FIG. 1 is an enlarged sectional view of a molding machine in a frameless rigid mold molding apparatus according to an embodiment of the present invention when a pattern is set, and FIG.
Fig. 3 is a diagram showing the function of the control device in the frameless rigid mold molding apparatus shown in Fig. 1; Fig. 3 is an enlarged vertical sectional view of the molding machine shown in Fig. 1 during molding; Fig. 4 is a frameless rigid mold. FIG. 5 is a plan view of the mold making apparatus, and FIG. 5 is a flowchart for explaining the operation of the frameless rigid mold making apparatus according to the embodiment of the present invention.
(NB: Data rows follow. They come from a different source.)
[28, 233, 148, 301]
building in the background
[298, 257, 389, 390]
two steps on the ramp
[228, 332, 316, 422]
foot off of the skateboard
DESCRIPTION OF SYMBOLS 1 ... Molding machine 2 ... Conveying line 3 ... Pouring device 4 ... Pouring port 16,17 ... Mold thickness measuring means 19 ... Control device A ... Frameless rigid mold molding device M ... Frameless Mold T: Mold thickness

Claims (1)

(57) [Claims] 1. A rigid frameless molding machine configured to mold a frameless mold, a transport line for transporting the frameless mold molded by the rigid frameless molding machine in a connected state, A frameless solid mold making apparatus comprising: a pouring device provided at a pouring position in the middle of the transport line, and configured to pour molten metal into a pouring port formed between adjacent frameless molds. A mold thickness measuring means for measuring the mold thickness of the frameless mold to be molded, and a distance to a pouring port corresponding to the pouring device based on the number of frameless molds lined up to the pouring position on the transport line. Means for calculating the distance between the pouring port calculated by the calculating means and the reference distance to the pouring device, and a mold for a frameless mold to be formed next time based on the result of the comparing means. Mold thickness control means that acts to increase or decrease the thickness Unframed hard casting mold making system in which a controller for is characterized in that it is attached.